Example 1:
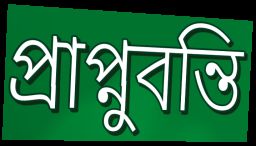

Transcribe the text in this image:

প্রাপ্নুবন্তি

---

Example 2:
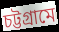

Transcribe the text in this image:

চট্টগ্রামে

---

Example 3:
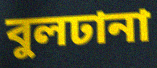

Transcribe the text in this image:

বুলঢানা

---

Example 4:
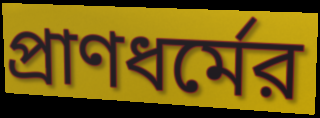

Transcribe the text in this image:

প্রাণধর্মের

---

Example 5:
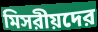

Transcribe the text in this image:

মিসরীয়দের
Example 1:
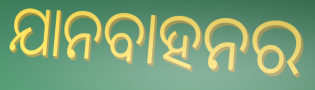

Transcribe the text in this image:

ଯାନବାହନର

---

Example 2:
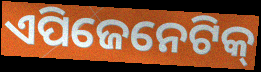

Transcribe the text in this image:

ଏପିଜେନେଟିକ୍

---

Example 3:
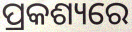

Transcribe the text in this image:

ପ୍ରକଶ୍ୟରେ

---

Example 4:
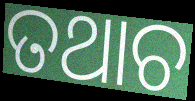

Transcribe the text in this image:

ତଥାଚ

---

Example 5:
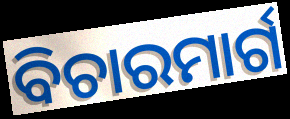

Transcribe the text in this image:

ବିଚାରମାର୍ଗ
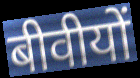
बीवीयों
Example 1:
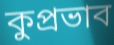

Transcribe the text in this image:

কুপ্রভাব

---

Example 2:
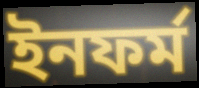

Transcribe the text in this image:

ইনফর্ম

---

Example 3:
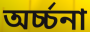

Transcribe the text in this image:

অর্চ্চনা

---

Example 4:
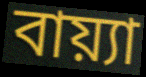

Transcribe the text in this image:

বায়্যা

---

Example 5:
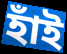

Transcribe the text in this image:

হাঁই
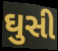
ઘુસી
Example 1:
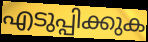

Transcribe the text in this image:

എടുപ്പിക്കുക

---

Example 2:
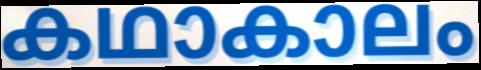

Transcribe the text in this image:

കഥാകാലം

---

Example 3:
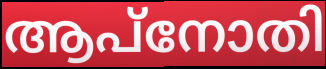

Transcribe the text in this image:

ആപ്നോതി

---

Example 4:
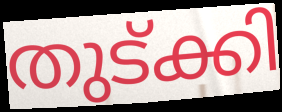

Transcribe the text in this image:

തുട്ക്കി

----

Activity ▸ When you repeat the records, reproduce each line exactly and drop the images.

Solution to this task ▸
Example 1:

Transcribe the text in this image:

প্রাপ্নুবন্তি

---

Example 2:

Transcribe the text in this image:

চট্টগ্রামে

---

Example 3:

Transcribe the text in this image:

বুলঢানা

---

Example 4:

Transcribe the text in this image:

প্রাণধর্মের

---

Example 5:

Transcribe the text in this image:

মিসরীয়দের
Example 1:

Transcribe the text in this image:

ଯାନବାହନର

---

Example 2:

Transcribe the text in this image:

ଏପିଜେନେଟିକ୍

---

Example 3:

Transcribe the text in this image:

ପ୍ରକଶ୍ୟରେ

---

Example 4:

Transcribe the text in this image:

ତଥାଚ

---

Example 5:

Transcribe the text in this image:

ବିଚାରମାର୍ଗ
बीवीयों
Example 1:

Transcribe the text in this image:

কুপ্রভাব

---

Example 2:

Transcribe the text in this image:

ইনফর্ম

---

Example 3:

Transcribe the text in this image:

অর্চ্চনা

---

Example 4:

Transcribe the text in this image:

বায়্যা

---

Example 5:

Transcribe the text in this image:

হাঁই
ઘુસી
Example 1:

Transcribe the text in this image:

എടുപ്പിക്കുക

---

Example 2:

Transcribe the text in this image:

കഥാകാലം

---

Example 3:

Transcribe the text in this image:

ആപ്നോതി

---

Example 4:

Transcribe the text in this image:

തുട്ക്കി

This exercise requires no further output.